Alberto Santamaría describe que el ruido del triste sofá cama donde duerme junto a su hermano, como una melodía boscosa de muelles oxidados, que abre todas las noches la madre porque la casa es tan pequeña que solo tiene dos habitaciones y los hermanos duermen en el salón. Ven, lo que les dije. Solo un poeta puede describir la desesperanza, la triturada conciencia social inexistente con una voz comprensible y hermosa. Solo un poeta. Solo Alberto.
Porque poesía es lanzar piedras, dice Santamaría. A fe que él las sabe lanzar y las hace llegar muy lejos aunque surjan de los hierros torturados de un navegar umbroso por uno de los desguaces que visita con su padre. Desguace del barrio Venecia.
Solo un poeta, un poeta marxista o anarquista o ambas cosas, puede amalgamar la poesía de lo diverso y puede definir con toda precisión, mejor que mil discursos, como una camiseta ridículamente amarilla con un dibujo de un sombrero mexicano define al neoliberalismo. Santamaría con esa camiseta nos define el sistema…y eso solo lo consigue un poeta. Y un filósofo.
Se me ocurre, atravesando las páginas de Barrio Venecia, deslumbrada por ese discurrir de la vida de forma fluida, que deberíamos dejar a los poetas contarnos y hacernos la historia. Sería una contundente solución al mundo pleno de orates tan cuerdos con poder, en donde vivimos. Porque solo los poetas.

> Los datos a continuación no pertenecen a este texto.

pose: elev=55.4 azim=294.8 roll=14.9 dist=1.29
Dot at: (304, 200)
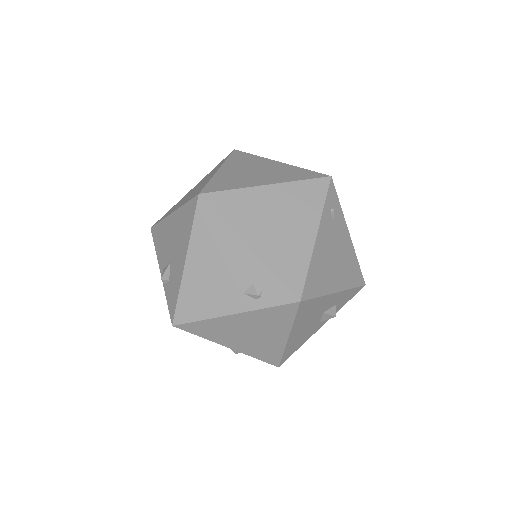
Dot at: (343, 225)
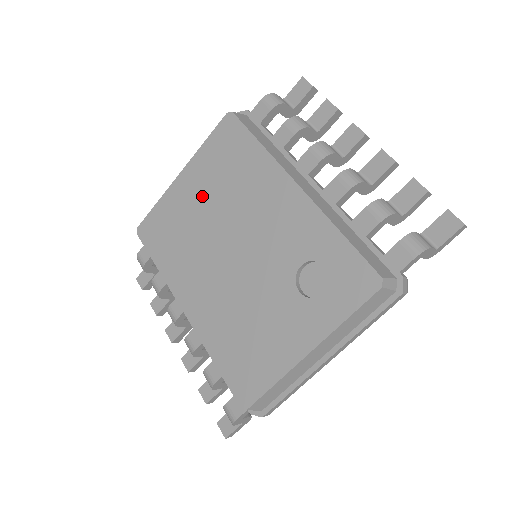
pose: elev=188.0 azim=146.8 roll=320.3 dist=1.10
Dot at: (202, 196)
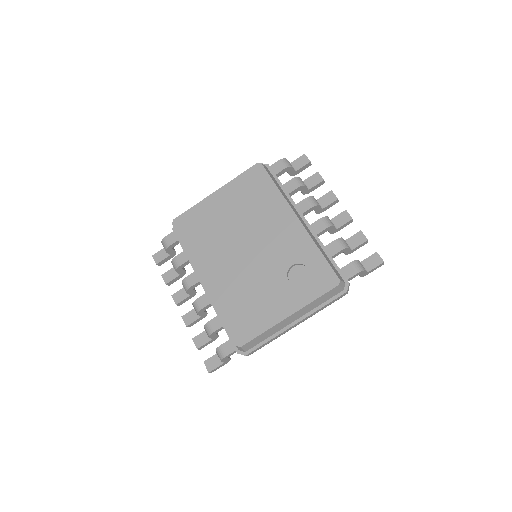
Dot at: (230, 210)
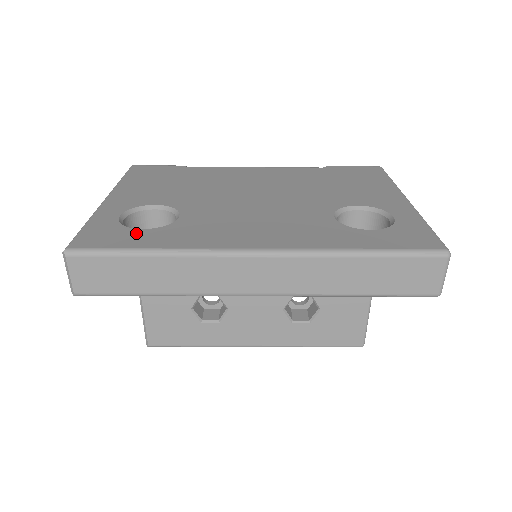
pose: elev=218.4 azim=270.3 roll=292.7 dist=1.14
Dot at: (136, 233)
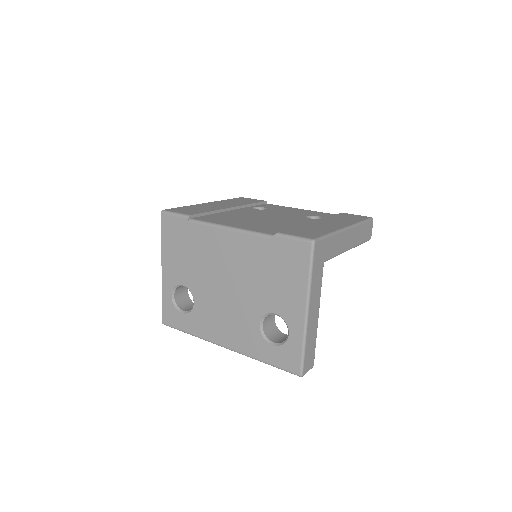
Dot at: (181, 317)
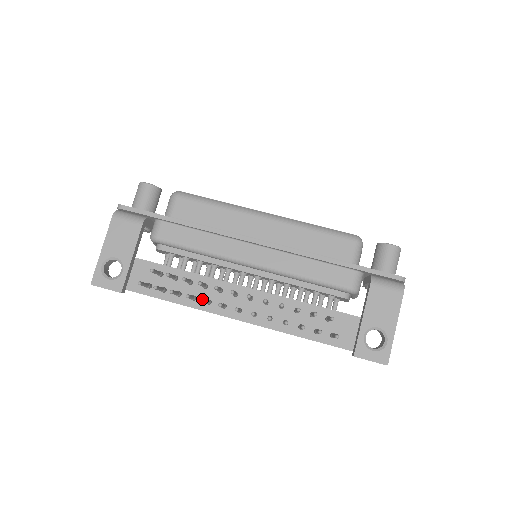
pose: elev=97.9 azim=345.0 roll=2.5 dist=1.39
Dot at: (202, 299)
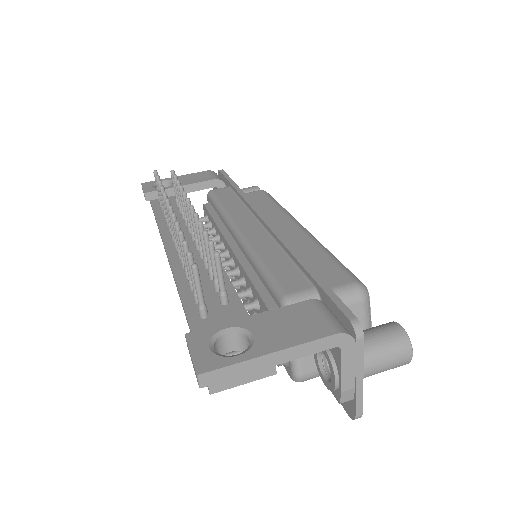
Dot at: (165, 192)
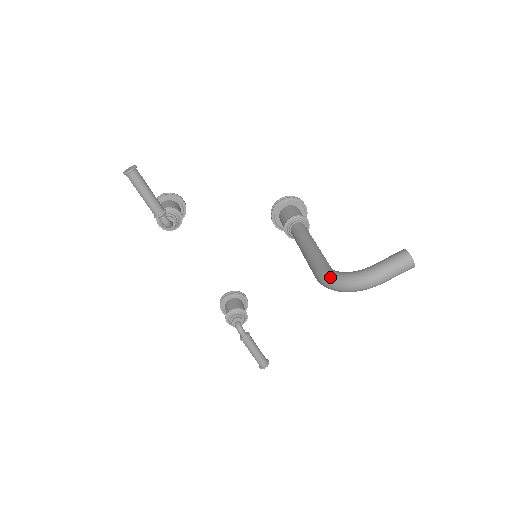
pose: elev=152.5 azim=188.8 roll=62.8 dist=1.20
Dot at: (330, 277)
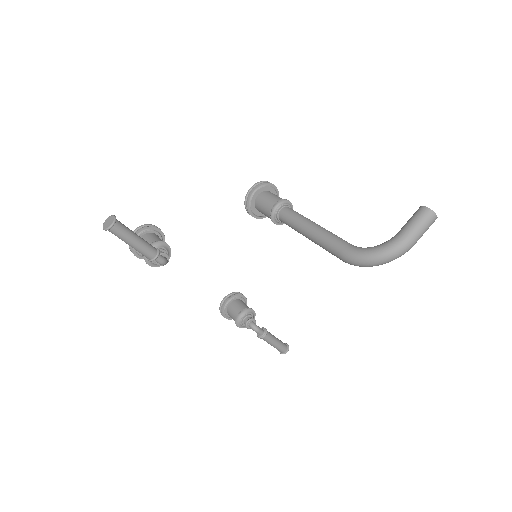
Dot at: (363, 256)
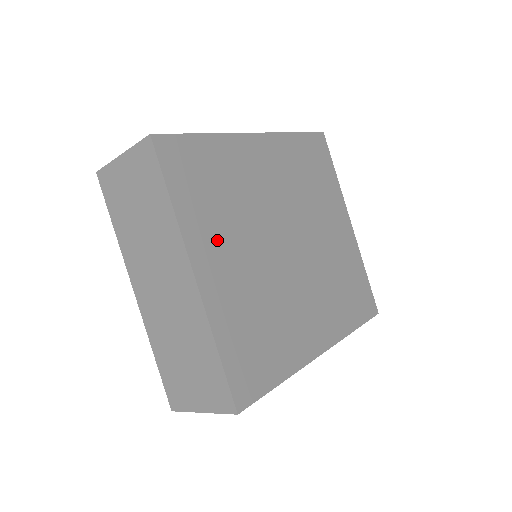
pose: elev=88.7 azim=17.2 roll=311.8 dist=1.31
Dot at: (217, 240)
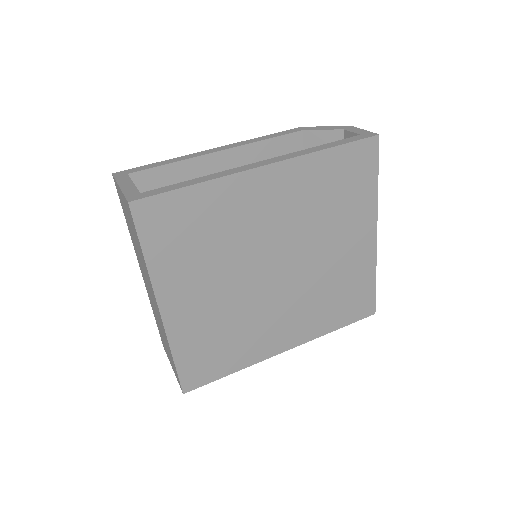
Dot at: (189, 281)
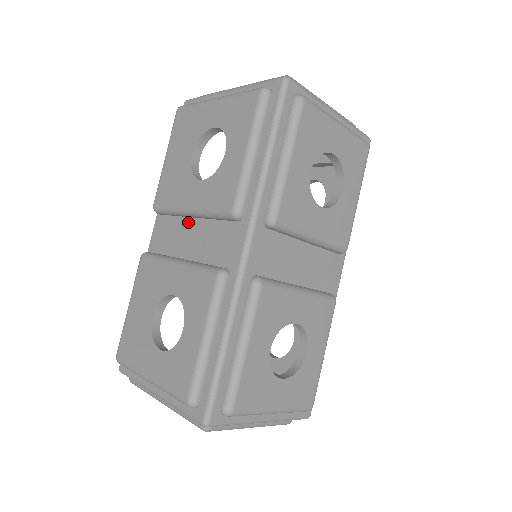
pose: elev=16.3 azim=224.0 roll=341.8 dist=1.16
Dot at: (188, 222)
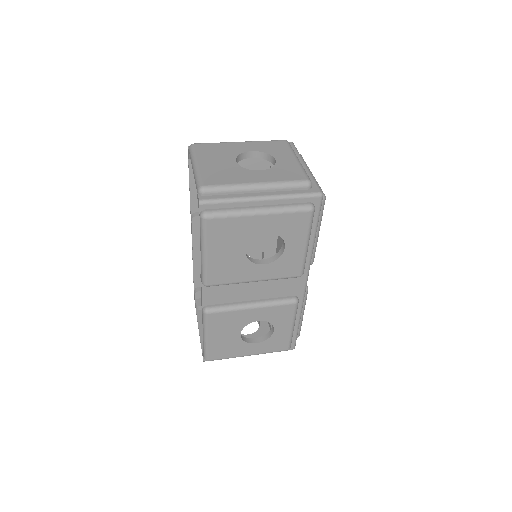
Dot at: (246, 283)
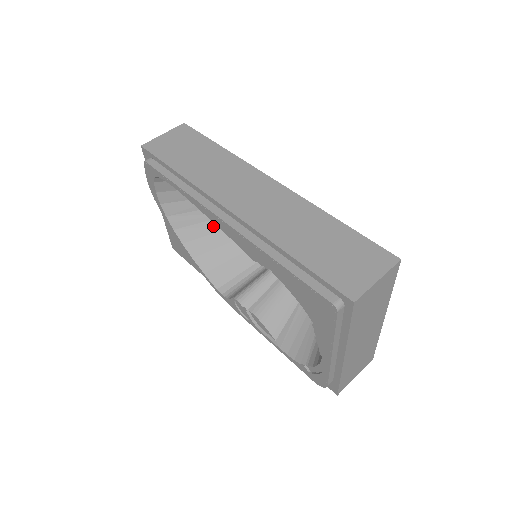
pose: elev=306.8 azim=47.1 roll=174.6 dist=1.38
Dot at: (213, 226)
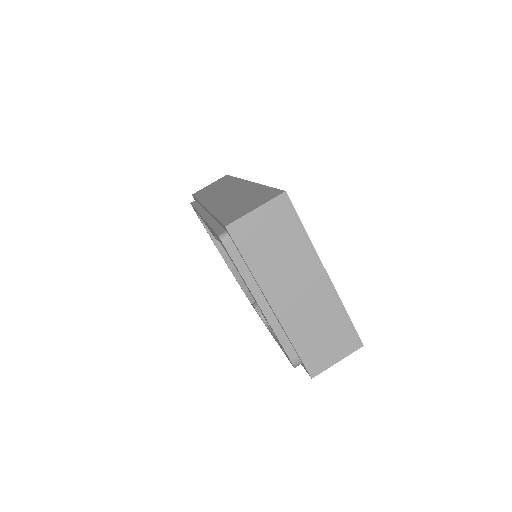
Dot at: occluded
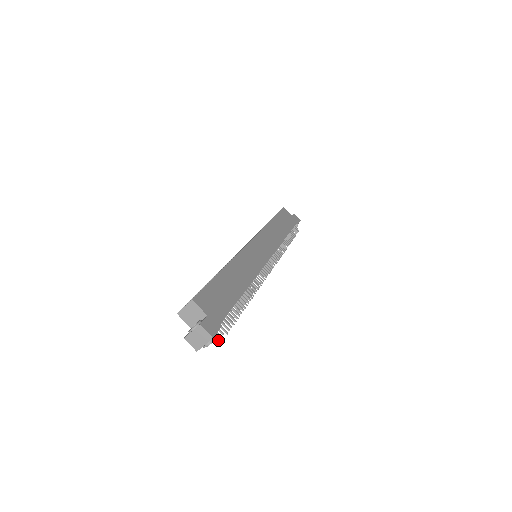
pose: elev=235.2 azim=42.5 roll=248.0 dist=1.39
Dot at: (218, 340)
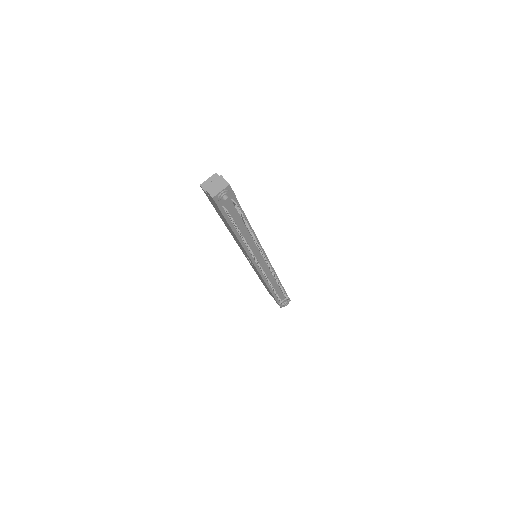
Dot at: (228, 212)
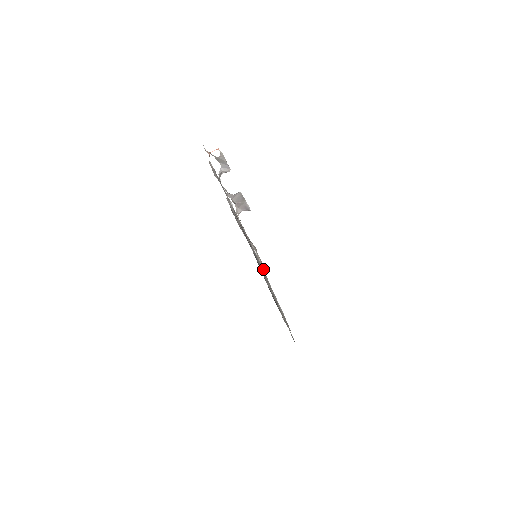
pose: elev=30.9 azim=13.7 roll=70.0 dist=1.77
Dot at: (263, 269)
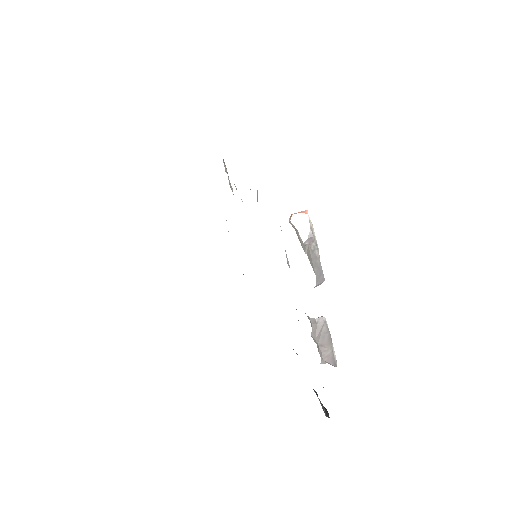
Dot at: occluded
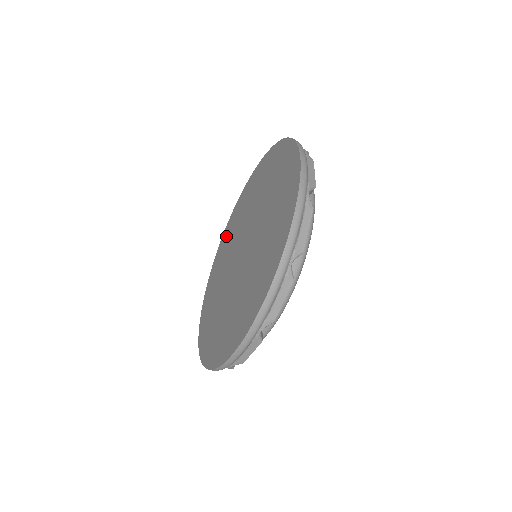
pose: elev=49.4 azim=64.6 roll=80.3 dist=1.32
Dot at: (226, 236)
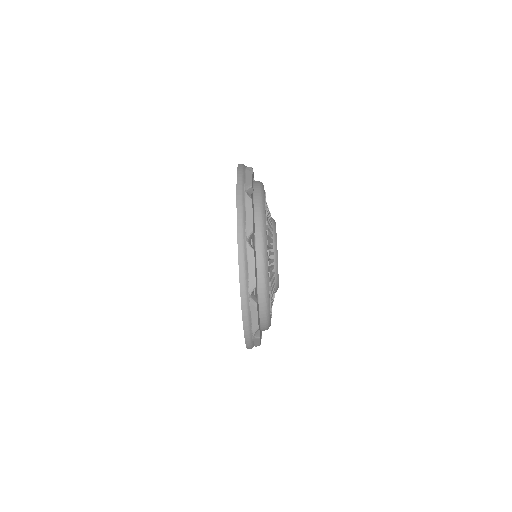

Y los filósofos, saben llegar al fondo de las cosas y extraer su contenido para contarlo y sacar conclusiones…o al menos labrar preguntas que nos hacen pensar y crecer.
Al acabar este libro, recibimos el puñetazo justo donde comienza el estómago, eso que llaman boca del estómago, y que si tuviera dientes hubieran saltado al unísono al llegar al final de este milagro llamado libro. Porque Santamaría nos da un puñetazo con eco. Con sonido de vísceras rotas…nos ha ido asaltando golpe a golpe hasta el K.O final.
Busquen este libro. Lean y sigan a Alberto Santamaría si quieren que sea un poeta quien les cuente su historia. La puñetera historia de los perdedores.